SSEF, the Swiss Gemmological Institute, recently changed its certification of black diamond. According to lab director Prof. Henry Hänni, large quantities of black diamonds in all sizes are being created by cooking ordinary crushing bort at high temperatures. The black bort is then cut and polished for use in trendy black diamond jewelry.

Heated black diamond appears similar to naturally colored black diamond. Rahul and Sunil Karnavat of Lotus Diagems in New York, specialists in irradiated blacks and other color-enhanced diamonds, sent JCK a handful of the heat-treated material, noting that their price tags are almost 20% of a natural black diamond’s cost, and about 50% of the price of an irradiated black diamond.

“It’s not that these diamonds are not worth the money,” says Rahul Karnavat. “It’s that most people would not know that they are buying a heated piece of bort.
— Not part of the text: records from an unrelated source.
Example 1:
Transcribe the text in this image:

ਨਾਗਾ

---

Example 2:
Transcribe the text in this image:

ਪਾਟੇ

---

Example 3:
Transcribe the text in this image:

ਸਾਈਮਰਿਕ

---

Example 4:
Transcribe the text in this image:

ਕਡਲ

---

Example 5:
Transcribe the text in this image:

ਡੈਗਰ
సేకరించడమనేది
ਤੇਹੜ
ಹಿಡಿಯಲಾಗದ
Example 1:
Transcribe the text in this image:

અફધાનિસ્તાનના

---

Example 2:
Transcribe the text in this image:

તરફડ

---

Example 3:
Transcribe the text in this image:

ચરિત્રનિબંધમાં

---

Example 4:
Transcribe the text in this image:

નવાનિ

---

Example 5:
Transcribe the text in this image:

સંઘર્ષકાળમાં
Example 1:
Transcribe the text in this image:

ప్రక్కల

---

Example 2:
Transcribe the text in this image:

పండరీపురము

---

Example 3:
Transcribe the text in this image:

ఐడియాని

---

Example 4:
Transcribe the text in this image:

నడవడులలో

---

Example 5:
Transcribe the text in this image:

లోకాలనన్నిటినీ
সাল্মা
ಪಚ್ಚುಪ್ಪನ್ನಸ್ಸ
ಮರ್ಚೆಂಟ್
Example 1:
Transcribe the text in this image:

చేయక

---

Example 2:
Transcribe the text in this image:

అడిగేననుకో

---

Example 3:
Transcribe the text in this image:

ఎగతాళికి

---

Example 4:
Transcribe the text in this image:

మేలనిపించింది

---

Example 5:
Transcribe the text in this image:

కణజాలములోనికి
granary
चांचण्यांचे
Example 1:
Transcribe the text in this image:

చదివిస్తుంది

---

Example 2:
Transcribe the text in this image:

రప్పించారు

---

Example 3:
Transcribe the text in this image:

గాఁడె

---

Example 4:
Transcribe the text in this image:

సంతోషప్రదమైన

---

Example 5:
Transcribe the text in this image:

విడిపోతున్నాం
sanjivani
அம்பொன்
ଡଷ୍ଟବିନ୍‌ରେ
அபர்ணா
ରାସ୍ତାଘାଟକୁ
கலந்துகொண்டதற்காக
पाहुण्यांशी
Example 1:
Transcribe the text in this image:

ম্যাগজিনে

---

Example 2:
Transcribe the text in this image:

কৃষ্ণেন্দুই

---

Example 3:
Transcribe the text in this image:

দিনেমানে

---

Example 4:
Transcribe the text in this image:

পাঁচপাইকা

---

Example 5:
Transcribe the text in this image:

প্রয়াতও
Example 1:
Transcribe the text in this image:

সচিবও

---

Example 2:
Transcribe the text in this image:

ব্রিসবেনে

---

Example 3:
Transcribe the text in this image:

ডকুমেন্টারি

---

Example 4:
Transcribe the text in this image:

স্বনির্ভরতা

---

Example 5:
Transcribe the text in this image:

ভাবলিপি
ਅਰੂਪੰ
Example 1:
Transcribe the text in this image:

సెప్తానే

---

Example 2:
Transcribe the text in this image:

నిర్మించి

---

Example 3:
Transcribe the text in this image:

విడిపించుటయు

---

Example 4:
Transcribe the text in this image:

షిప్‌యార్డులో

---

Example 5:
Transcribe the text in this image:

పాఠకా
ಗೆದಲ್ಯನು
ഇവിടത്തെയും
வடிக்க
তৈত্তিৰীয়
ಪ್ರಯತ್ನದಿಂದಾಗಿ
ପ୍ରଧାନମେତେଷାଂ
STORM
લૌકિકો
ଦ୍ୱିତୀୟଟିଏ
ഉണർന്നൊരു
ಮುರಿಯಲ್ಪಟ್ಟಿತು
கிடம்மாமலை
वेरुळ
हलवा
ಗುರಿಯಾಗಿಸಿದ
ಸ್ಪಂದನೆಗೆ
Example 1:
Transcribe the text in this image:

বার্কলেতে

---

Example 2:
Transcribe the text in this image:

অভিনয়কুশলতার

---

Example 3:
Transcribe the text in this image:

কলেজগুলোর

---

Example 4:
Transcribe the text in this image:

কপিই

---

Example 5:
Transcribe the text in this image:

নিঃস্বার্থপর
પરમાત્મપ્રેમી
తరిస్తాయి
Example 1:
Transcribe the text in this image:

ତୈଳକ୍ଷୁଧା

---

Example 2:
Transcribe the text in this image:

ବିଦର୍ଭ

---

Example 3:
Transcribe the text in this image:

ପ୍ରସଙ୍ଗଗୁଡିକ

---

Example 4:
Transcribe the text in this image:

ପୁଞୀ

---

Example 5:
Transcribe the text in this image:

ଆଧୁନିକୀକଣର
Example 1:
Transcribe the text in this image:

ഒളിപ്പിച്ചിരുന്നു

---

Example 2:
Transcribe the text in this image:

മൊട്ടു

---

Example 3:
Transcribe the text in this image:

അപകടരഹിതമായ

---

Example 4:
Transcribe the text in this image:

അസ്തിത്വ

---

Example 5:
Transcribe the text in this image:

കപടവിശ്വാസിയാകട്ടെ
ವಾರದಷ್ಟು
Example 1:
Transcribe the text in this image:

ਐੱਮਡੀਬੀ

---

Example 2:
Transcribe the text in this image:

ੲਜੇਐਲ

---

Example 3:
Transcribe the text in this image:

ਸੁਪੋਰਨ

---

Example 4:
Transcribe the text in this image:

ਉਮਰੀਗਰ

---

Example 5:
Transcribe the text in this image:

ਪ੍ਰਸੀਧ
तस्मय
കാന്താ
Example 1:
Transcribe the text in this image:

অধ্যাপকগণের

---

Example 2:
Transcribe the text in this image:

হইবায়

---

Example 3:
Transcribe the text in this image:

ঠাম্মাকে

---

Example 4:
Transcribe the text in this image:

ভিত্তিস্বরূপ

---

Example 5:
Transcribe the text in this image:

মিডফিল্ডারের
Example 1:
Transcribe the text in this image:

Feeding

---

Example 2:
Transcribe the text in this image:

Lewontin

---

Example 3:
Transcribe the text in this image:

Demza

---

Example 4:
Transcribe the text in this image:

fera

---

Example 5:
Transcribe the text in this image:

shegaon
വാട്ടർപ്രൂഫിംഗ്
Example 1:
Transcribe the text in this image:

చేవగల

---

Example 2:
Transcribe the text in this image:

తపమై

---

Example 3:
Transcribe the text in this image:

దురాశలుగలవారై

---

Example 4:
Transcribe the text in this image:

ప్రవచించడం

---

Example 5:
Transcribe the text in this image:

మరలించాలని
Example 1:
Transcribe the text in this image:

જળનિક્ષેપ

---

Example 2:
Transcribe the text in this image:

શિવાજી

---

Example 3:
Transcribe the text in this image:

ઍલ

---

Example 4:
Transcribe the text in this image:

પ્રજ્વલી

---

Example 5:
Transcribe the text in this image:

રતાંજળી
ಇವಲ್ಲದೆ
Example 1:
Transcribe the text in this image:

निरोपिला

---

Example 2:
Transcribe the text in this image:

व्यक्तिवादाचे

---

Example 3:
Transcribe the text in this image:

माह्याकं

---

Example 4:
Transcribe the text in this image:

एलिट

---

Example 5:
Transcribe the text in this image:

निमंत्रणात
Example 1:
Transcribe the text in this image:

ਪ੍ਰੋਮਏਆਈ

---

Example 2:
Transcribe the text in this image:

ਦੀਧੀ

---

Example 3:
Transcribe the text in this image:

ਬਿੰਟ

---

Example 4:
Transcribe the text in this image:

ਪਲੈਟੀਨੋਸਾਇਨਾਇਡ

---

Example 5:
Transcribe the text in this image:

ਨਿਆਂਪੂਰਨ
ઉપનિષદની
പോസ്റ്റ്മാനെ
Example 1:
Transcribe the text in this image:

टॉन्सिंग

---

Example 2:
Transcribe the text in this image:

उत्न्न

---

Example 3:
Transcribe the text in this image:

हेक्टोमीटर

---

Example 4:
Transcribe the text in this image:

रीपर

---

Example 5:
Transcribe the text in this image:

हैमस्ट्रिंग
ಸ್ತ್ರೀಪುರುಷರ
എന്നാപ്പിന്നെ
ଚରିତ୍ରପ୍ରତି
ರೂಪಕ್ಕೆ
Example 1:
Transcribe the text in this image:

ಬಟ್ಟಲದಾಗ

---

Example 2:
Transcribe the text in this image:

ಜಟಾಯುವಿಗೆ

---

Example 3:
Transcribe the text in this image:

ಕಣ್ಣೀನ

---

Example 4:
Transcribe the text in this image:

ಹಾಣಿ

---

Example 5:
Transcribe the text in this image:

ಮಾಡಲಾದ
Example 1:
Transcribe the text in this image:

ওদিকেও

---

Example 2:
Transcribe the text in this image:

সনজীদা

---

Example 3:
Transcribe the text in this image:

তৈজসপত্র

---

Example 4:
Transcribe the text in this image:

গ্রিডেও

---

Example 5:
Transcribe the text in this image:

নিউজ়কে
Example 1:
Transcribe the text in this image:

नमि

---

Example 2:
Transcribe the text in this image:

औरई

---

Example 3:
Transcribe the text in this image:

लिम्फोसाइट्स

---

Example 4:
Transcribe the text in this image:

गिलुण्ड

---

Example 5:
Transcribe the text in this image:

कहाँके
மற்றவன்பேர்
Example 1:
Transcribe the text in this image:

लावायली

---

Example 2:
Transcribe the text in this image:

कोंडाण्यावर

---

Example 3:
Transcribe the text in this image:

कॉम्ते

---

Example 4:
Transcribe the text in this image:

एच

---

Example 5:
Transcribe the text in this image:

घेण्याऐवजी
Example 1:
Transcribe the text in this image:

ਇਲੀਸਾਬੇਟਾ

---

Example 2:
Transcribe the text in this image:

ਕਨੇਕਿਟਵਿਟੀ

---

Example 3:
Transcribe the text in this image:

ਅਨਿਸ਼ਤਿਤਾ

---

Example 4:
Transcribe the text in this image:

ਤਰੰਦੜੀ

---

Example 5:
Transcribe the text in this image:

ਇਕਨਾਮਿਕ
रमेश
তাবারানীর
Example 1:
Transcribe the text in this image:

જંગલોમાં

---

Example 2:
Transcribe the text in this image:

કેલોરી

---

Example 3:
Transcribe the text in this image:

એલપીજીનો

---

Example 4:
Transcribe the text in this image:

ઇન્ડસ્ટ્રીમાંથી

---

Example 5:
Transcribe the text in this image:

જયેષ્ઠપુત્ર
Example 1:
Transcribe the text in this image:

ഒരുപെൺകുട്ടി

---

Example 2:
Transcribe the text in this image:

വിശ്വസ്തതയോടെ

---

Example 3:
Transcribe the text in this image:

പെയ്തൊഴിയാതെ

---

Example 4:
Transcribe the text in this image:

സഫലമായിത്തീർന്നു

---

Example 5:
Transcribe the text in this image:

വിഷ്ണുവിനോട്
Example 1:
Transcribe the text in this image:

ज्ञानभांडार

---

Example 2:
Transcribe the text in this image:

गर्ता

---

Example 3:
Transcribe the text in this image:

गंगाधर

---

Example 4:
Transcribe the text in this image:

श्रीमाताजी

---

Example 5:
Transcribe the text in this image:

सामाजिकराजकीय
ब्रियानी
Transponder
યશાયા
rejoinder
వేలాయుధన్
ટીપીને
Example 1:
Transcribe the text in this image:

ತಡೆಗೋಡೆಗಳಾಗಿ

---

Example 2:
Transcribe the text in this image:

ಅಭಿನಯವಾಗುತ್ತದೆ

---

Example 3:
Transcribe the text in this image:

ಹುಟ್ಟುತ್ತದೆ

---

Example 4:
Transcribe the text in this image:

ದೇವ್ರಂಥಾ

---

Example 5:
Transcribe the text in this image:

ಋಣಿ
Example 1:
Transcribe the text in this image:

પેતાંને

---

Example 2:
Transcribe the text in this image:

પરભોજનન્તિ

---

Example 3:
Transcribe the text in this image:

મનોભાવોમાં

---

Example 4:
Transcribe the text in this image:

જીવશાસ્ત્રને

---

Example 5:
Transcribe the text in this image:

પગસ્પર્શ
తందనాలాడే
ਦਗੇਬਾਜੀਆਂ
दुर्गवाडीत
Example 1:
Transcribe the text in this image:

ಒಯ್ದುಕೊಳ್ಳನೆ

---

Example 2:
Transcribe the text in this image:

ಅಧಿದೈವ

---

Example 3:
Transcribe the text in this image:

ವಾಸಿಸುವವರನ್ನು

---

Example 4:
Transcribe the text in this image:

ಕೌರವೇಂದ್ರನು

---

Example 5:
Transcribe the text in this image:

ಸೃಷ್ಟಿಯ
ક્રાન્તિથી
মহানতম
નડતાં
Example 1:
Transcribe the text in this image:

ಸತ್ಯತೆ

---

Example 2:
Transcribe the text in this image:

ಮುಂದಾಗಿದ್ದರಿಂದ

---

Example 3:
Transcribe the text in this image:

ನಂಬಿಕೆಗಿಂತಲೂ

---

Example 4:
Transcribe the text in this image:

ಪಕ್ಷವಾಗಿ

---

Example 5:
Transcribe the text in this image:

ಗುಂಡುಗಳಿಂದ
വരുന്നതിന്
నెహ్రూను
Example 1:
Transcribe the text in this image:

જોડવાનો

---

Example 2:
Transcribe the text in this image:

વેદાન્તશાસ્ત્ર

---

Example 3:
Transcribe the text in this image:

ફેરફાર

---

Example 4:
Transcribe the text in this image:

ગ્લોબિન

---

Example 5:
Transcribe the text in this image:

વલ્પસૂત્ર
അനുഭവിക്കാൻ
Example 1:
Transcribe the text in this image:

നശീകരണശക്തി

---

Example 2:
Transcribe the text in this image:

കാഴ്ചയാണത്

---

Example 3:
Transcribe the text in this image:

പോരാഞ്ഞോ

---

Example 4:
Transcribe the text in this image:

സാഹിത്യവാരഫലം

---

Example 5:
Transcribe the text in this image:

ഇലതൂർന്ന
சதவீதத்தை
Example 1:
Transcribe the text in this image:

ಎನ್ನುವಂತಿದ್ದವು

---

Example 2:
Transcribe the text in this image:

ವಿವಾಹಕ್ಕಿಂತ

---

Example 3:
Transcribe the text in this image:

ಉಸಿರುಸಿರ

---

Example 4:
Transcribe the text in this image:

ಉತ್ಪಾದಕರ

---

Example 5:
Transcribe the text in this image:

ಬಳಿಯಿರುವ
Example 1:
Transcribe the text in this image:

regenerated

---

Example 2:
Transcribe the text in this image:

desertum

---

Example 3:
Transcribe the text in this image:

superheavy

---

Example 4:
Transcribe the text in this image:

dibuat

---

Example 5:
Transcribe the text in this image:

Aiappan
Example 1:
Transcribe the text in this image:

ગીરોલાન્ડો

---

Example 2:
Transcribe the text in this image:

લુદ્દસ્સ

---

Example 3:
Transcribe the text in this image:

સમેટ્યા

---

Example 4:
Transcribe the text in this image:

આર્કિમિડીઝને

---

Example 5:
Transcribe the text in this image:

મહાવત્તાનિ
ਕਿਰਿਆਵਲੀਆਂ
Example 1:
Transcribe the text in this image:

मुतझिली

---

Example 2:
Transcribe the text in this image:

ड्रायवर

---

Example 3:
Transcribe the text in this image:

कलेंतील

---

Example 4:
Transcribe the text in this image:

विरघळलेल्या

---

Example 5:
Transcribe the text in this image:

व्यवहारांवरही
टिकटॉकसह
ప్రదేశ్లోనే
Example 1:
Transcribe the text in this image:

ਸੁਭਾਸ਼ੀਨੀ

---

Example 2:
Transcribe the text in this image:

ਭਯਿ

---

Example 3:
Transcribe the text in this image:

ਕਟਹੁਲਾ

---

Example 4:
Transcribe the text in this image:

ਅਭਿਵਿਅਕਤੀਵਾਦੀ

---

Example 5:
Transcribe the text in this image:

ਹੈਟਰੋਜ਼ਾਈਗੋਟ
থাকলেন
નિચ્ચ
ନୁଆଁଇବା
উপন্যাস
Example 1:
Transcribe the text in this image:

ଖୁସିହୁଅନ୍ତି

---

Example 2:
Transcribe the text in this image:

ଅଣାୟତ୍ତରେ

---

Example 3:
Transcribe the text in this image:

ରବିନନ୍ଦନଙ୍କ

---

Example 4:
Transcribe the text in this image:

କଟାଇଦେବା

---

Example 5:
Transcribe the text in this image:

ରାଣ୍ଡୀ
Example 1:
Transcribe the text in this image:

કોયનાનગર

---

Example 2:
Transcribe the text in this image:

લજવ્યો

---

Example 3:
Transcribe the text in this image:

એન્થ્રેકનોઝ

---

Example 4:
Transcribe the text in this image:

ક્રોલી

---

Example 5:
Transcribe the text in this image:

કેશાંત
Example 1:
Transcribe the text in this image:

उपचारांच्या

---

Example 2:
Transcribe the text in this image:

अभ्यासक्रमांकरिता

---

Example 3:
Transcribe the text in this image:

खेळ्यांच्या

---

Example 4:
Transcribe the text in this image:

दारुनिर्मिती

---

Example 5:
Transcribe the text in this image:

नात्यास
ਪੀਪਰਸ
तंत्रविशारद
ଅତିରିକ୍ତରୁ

They think they are buying natural black diamond, or gem diamond that is heated to turn black.”

The price of the heated material should be, and usually is, lower. “Our goal is not to say that heated black is not good,” says Karnavat. “Our goal is to educate people about what they are buying, and then it is their choice.”

Dr. George Rossman, professor of mineralogy at CalTech in Pasadena, Calif., has examined heat-treated black diamonds. “We did optical examination and Raman spectra and found that the diamonds were mostly diamond, but had ‘fractures’ within the diamond that had been [changed into graphite].” Rossman says the blackened graphite fractures were big enough and extended far enough to make the entire diamond appear black. The Gemological Institute of America notes that close-up visual observation of heat-treated blacks reveals graphite lining the walls of fractures and cavities.

But according to SSEF, ordinary gemological procedures are not sufficient to distinguish natural from heat-treated blacks. Consequently, early last year SSEF put its identification process on hold. According to Hänni, the laboratory now has a method by which it can make such a determination. However, details of this identification process have not been revealed.

Karnavat has a simple—and destructive—method for determining treatment. By soaking the diamond overnight in an acid (for example, nitric acid or any other strong oxidant that diamond cutters normally use to clean newly polished or laser-drilled stones), the black graphite is turned white. “The color will bleach, and the diamond will lose weight because its surface starts crumbling when subjected to heated nitric acid,” says Karnavat. Acid cleaning, of course, leaves an off-color diamond, usually of industrial quality.

Prices for natural black diamonds should run close to $500 per carat, while irradiated blacks sell for approximately $125-175 per carat, depending on size. Heated bort black diamond should cost in the range of $50 to $75 per carat.

For a brief history of black diamond treatments, including details of the new heat treatment, see “Heat Treated Black Diamond” in GIA’ s Gems & Gemology, Fall 2001, p. 214.